## [Task objective]
The data below is to be written out exactly, with no pictures.

## [Supplied data]
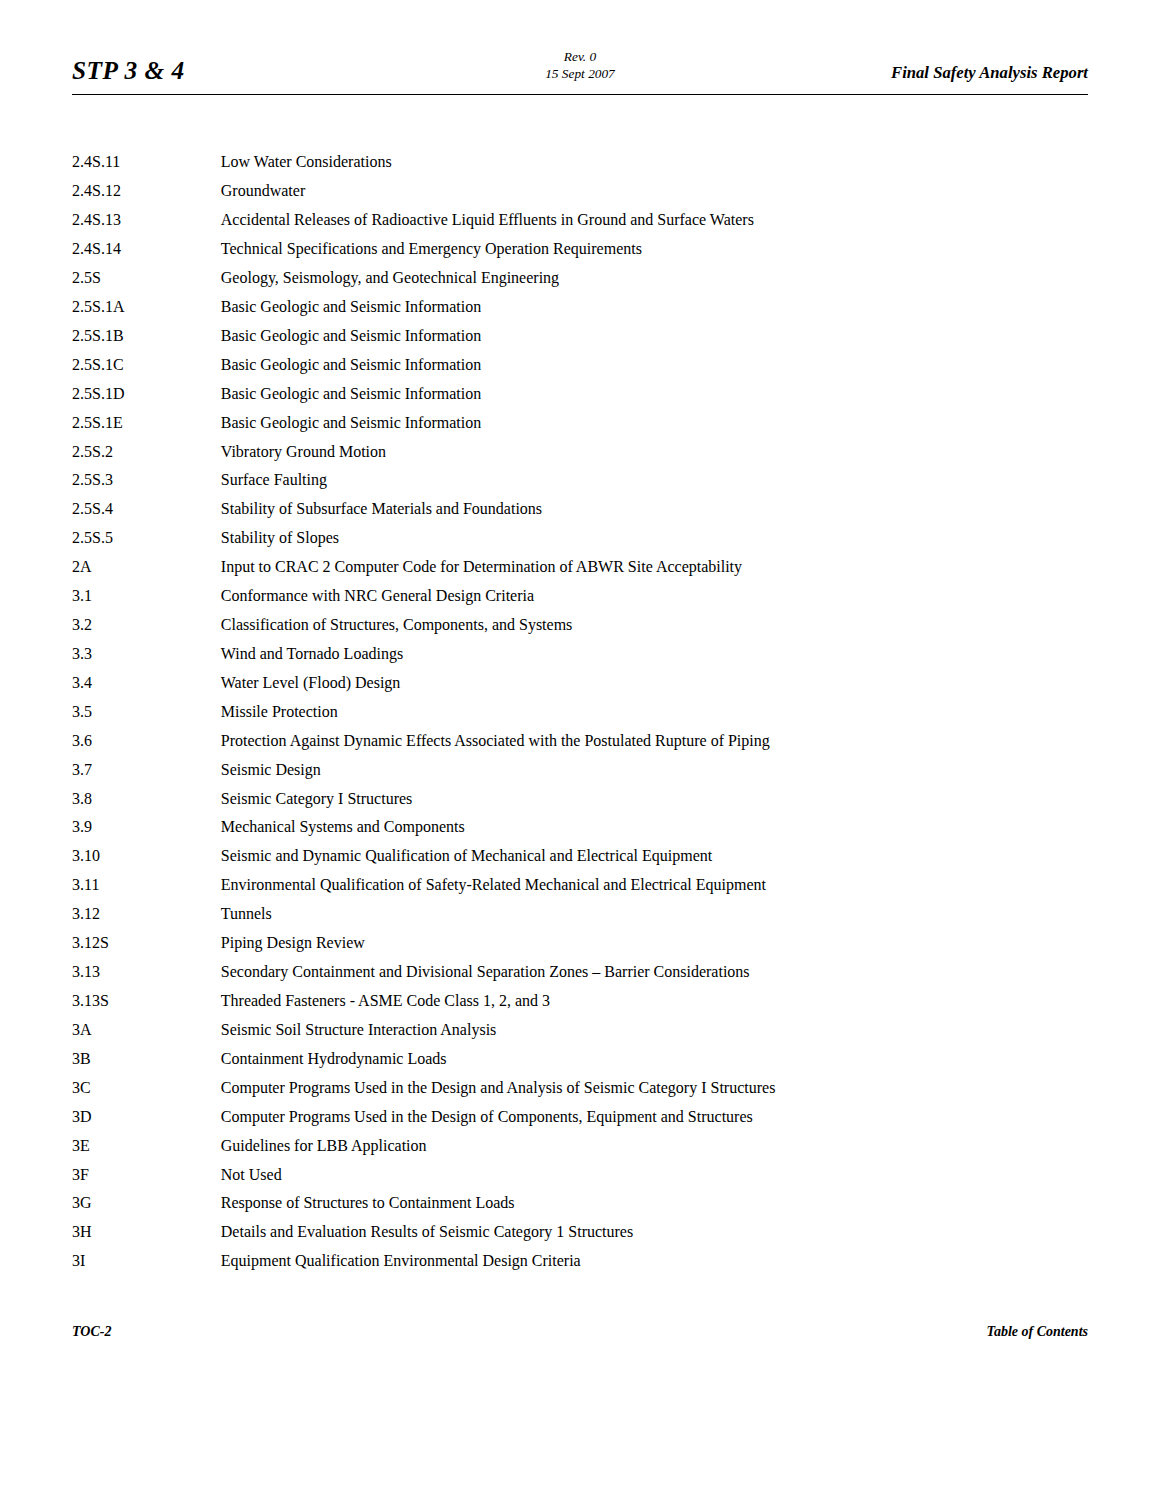STP 3 & 4
Rev. 0
15 Sept 2007
Final Safety Analysis Report
| 2.4S.11 | Low Water Considerations |
| 2.4S.12 | Groundwater |
| 2.4S.13 | Accidental Releases of Radioactive Liquid Effluents in Ground and Surface Waters |
| 2.4S.14 | Technical Specifications and Emergency Operation Requirements |
| 2.5S | Geology, Seismology, and Geotechnical Engineering |
| 2.5S.1A | Basic Geologic and Seismic Information |
| 2.5S.1B | Basic Geologic and Seismic Information |
| 2.5S.1C | Basic Geologic and Seismic Information |
| 2.5S.1D | Basic Geologic and Seismic Information |
| 2.5S.1E | Basic Geologic and Seismic Information |
| 2.5S.2 | Vibratory Ground Motion |
| 2.5S.3 | Surface Faulting |
| 2.5S.4 | Stability of Subsurface Materials and Foundations |
| 2.5S.5 | Stability of Slopes |
| 2A | Input to CRAC 2 Computer Code for Determination of ABWR Site Acceptability |
| 3.1 | Conformance with NRC General Design Criteria |
| 3.2 | Classification of Structures, Components, and Systems |
| 3.3 | Wind and Tornado Loadings |
| 3.4 | Water Level (Flood) Design |
| 3.5 | Missile Protection |
| 3.6 | Protection Against Dynamic Effects Associated with the Postulated Rupture of Piping |
| 3.7 | Seismic Design |
| 3.8 | Seismic Category I Structures |
| 3.9 | Mechanical Systems and Components |
| 3.10 | Seismic and Dynamic Qualification of Mechanical and Electrical Equipment |
| 3.11 | Environmental Qualification of Safety-Related Mechanical and Electrical Equipment |
| 3.12 | Tunnels |
| 3.12S | Piping Design Review |
| 3.13 | Secondary Containment and Divisional Separation Zones – Barrier Considerations |
| 3.13S | Threaded Fasteners - ASME Code Class 1, 2, and 3 |
| 3A | Seismic Soil Structure Interaction Analysis |
| 3B | Containment Hydrodynamic Loads |
| 3C | Computer Programs Used in the Design and Analysis of Seismic Category I Structures |
| 3D | Computer Programs Used in the Design of Components, Equipment and Structures |
| 3E | Guidelines for LBB Application |
| 3F | Not Used |
| 3G | Response of Structures to Containment Loads |
| 3H | Details and Evaluation Results of Seismic Category 1 Structures |
| 3I | Equipment Qualification Environmental Design Criteria |
TOC-2
Table of Contents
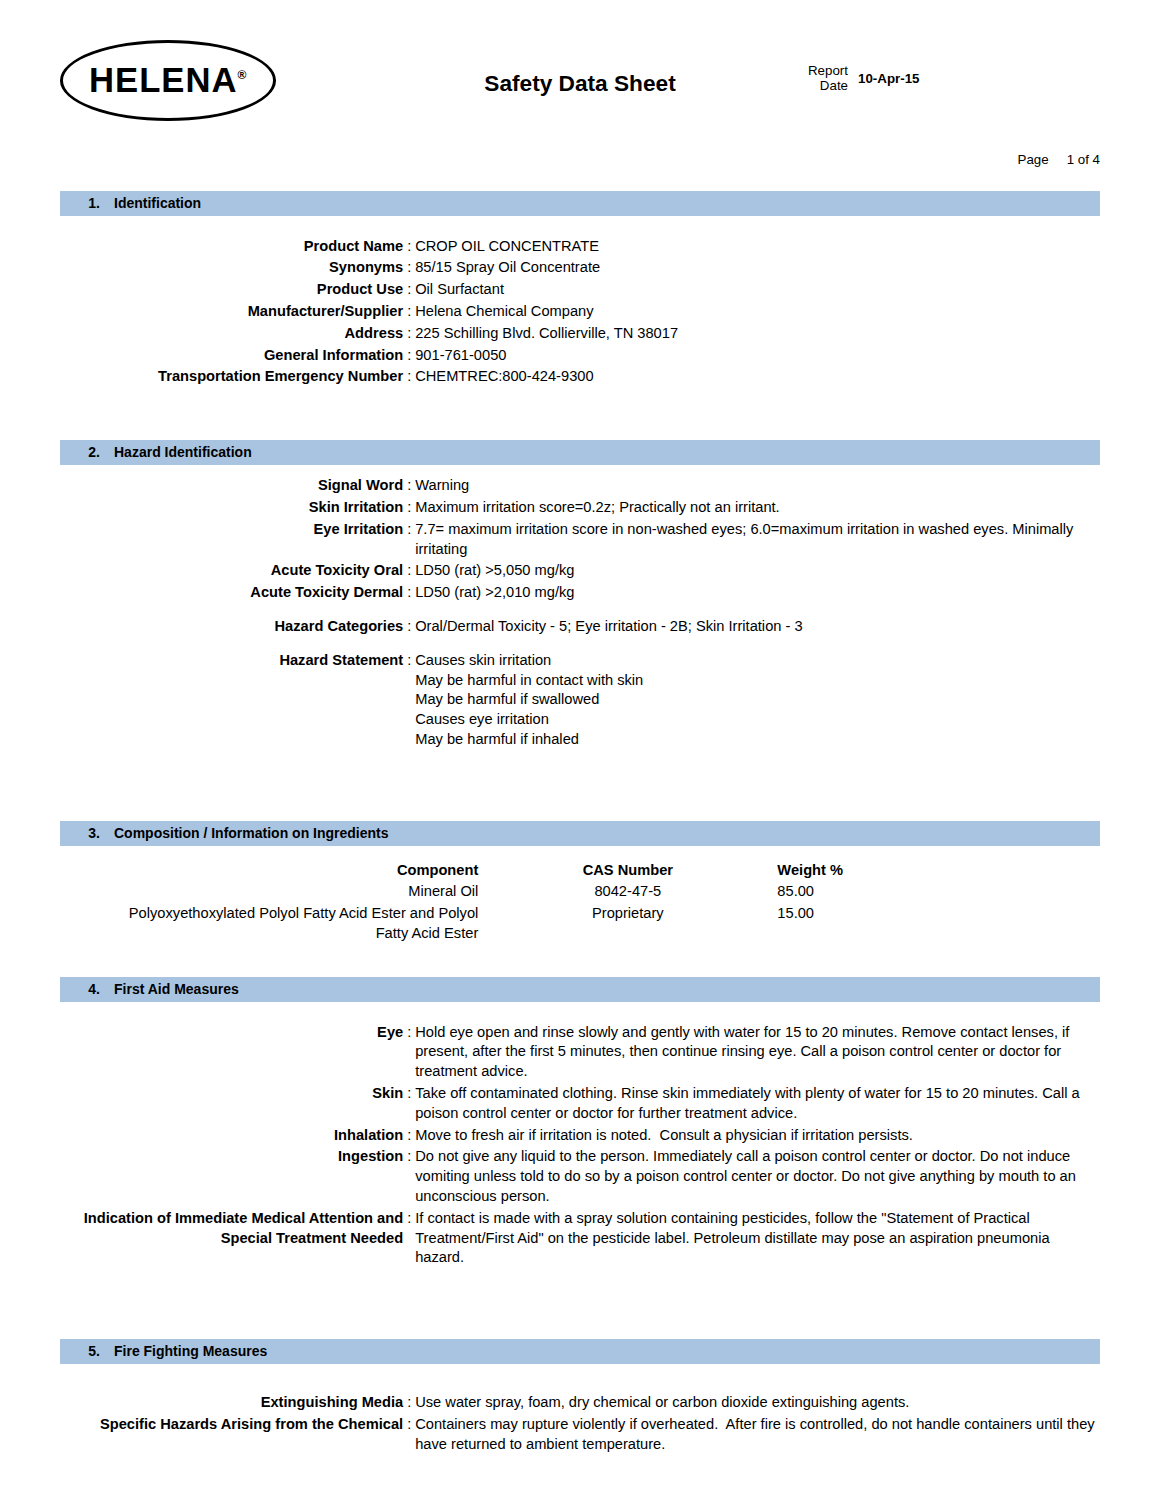HELENA®
Safety Data Sheet
Report
Date
10-Apr-15
Page1 of 4
1. Identification
| Product Name | : | CROP OIL CONCENTRATE |
| Synonyms | : | 85/15 Spray Oil Concentrate |
| Product Use | : | Oil Surfactant |
| Manufacturer/Supplier | : | Helena Chemical Company |
| Address | : | 225 Schilling Blvd. Collierville, TN 38017 |
| General Information | : | 901-761-0050 |
| Transportation Emergency Number | : | CHEMTREC:800-424-9300 |
2. Hazard Identification
| Signal Word | : | Warning |
| Skin Irritation | : | Maximum irritation score=0.2z; Practically not an irritant. |
| Eye Irritation | : | 7.7= maximum irritation score in non-washed eyes; 6.0=maximum irritation in washed eyes. Minimally irritating |
| Acute Toxicity Oral | : | LD50 (rat) >5,050 mg/kg |
| Acute Toxicity Dermal | : | LD50 (rat) >2,010 mg/kg |
| Hazard Categories | : | Oral/Dermal Toxicity - 5; Eye irritation - 2B; Skin Irritation - 3 |
| Hazard Statement | : | Causes skin irritation May be harmful in contact with skin May be harmful if swallowed Causes eye irritation May be harmful if inhaled |
3. Composition / Information on Ingredients
| Component | CAS Number | Weight % |
| --- | --- | --- |
| Mineral Oil | 8042-47-5 | 85.00 |
| Polyoxyethoxylated Polyol Fatty Acid Ester and Polyol Fatty Acid Ester | Proprietary | 15.00 |
4. First Aid Measures
| Eye | : | Hold eye open and rinse slowly and gently with water for 15 to 20 minutes. Remove contact lenses, if present, after the first 5 minutes, then continue rinsing eye. Call a poison control center or doctor for treatment advice. |
| Skin | : | Take off contaminated clothing. Rinse skin immediately with plenty of water for 15 to 20 minutes. Call a poison control center or doctor for further treatment advice. |
| Inhalation | : | Move to fresh air if irritation is noted. Consult a physician if irritation persists. |
| Ingestion | : | Do not give any liquid to the person. Immediately call a poison control center or doctor. Do not induce vomiting unless told to do so by a poison control center or doctor. Do not give anything by mouth to an unconscious person. |
| Indication of Immediate Medical Attention and Special Treatment Needed | : | If contact is made with a spray solution containing pesticides, follow the "Statement of Practical Treatment/First Aid" on the pesticide label. Petroleum distillate may pose an aspiration pneumonia hazard. |
5. Fire Fighting Measures
| Extinguishing Media | : | Use water spray, foam, dry chemical or carbon dioxide extinguishing agents. |
| Specific Hazards Arising from the Chemical | : | Containers may rupture violently if overheated. After fire is controlled, do not handle containers until they have returned to ambient temperature. |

## [Task solution]
STP 3 & 4
Rev. 0
15 Sept 2007
Final Safety Analysis Report
| 2.4S.11 | Low Water Considerations |
| 2.4S.12 | Groundwater |
| 2.4S.13 | Accidental Releases of Radioactive Liquid Effluents in Ground and Surface Waters |
| 2.4S.14 | Technical Specifications and Emergency Operation Requirements |
| 2.5S | Geology, Seismology, and Geotechnical Engineering |
| 2.5S.1A | Basic Geologic and Seismic Information |
| 2.5S.1B | Basic Geologic and Seismic Information |
| 2.5S.1C | Basic Geologic and Seismic Information |
| 2.5S.1D | Basic Geologic and Seismic Information |
| 2.5S.1E | Basic Geologic and Seismic Information |
| 2.5S.2 | Vibratory Ground Motion |
| 2.5S.3 | Surface Faulting |
| 2.5S.4 | Stability of Subsurface Materials and Foundations |
| 2.5S.5 | Stability of Slopes |
| 2A | Input to CRAC 2 Computer Code for Determination of ABWR Site Acceptability |
| 3.1 | Conformance with NRC General Design Criteria |
| 3.2 | Classification of Structures, Components, and Systems |
| 3.3 | Wind and Tornado Loadings |
| 3.4 | Water Level (Flood) Design |
| 3.5 | Missile Protection |
| 3.6 | Protection Against Dynamic Effects Associated with the Postulated Rupture of Piping |
| 3.7 | Seismic Design |
| 3.8 | Seismic Category I Structures |
| 3.9 | Mechanical Systems and Components |
| 3.10 | Seismic and Dynamic Qualification of Mechanical and Electrical Equipment |
| 3.11 | Environmental Qualification of Safety-Related Mechanical and Electrical Equipment |
| 3.12 | Tunnels |
| 3.12S | Piping Design Review |
| 3.13 | Secondary Containment and Divisional Separation Zones – Barrier Considerations |
| 3.13S | Threaded Fasteners - ASME Code Class 1, 2, and 3 |
| 3A | Seismic Soil Structure Interaction Analysis |
| 3B | Containment Hydrodynamic Loads |
| 3C | Computer Programs Used in the Design and Analysis of Seismic Category I Structures |
| 3D | Computer Programs Used in the Design of Components, Equipment and Structures |
| 3E | Guidelines for LBB Application |
| 3F | Not Used |
| 3G | Response of Structures to Containment Loads |
| 3H | Details and Evaluation Results of Seismic Category 1 Structures |
| 3I | Equipment Qualification Environmental Design Criteria |
TOC-2
Table of Contents
HELENA®
Safety Data Sheet
Report
Date
10-Apr-15
Page1 of 4
1. Identification
| Product Name | : | CROP OIL CONCENTRATE |
| Synonyms | : | 85/15 Spray Oil Concentrate |
| Product Use | : | Oil Surfactant |
| Manufacturer/Supplier | : | Helena Chemical Company |
| Address | : | 225 Schilling Blvd. Collierville, TN 38017 |
| General Information | : | 901-761-0050 |
| Transportation Emergency Number | : | CHEMTREC:800-424-9300 |
2. Hazard Identification
| Signal Word | : | Warning |
| Skin Irritation | : | Maximum irritation score=0.2z; Practically not an irritant. |
| Eye Irritation | : | 7.7= maximum irritation score in non-washed eyes; 6.0=maximum irritation in washed eyes. Minimally irritating |
| Acute Toxicity Oral | : | LD50 (rat) >5,050 mg/kg |
| Acute Toxicity Dermal | : | LD50 (rat) >2,010 mg/kg |
| Hazard Categories | : | Oral/Dermal Toxicity - 5; Eye irritation - 2B; Skin Irritation - 3 |
| Hazard Statement | : | Causes skin irritation May be harmful in contact with skin May be harmful if swallowed Causes eye irritation May be harmful if inhaled |
3. Composition / Information on Ingredients
| Component | CAS Number | Weight % |
| --- | --- | --- |
| Mineral Oil | 8042-47-5 | 85.00 |
| Polyoxyethoxylated Polyol Fatty Acid Ester and Polyol Fatty Acid Ester | Proprietary | 15.00 |
4. First Aid Measures
| Eye | : | Hold eye open and rinse slowly and gently with water for 15 to 20 minutes. Remove contact lenses, if present, after the first 5 minutes, then continue rinsing eye. Call a poison control center or doctor for treatment advice. |
| Skin | : | Take off contaminated clothing. Rinse skin immediately with plenty of water for 15 to 20 minutes. Call a poison control center or doctor for further treatment advice. |
| Inhalation | : | Move to fresh air if irritation is noted. Consult a physician if irritation persists. |
| Ingestion | : | Do not give any liquid to the person. Immediately call a poison control center or doctor. Do not induce vomiting unless told to do so by a poison control center or doctor. Do not give anything by mouth to an unconscious person. |
| Indication of Immediate Medical Attention and Special Treatment Needed | : | If contact is made with a spray solution containing pesticides, follow the "Statement of Practical Treatment/First Aid" on the pesticide label. Petroleum distillate may pose an aspiration pneumonia hazard. |
5. Fire Fighting Measures
| Extinguishing Media | : | Use water spray, foam, dry chemical or carbon dioxide extinguishing agents. |
| Specific Hazards Arising from the Chemical | : | Containers may rupture violently if overheated. After fire is controlled, do not handle containers until they have returned to ambient temperature. |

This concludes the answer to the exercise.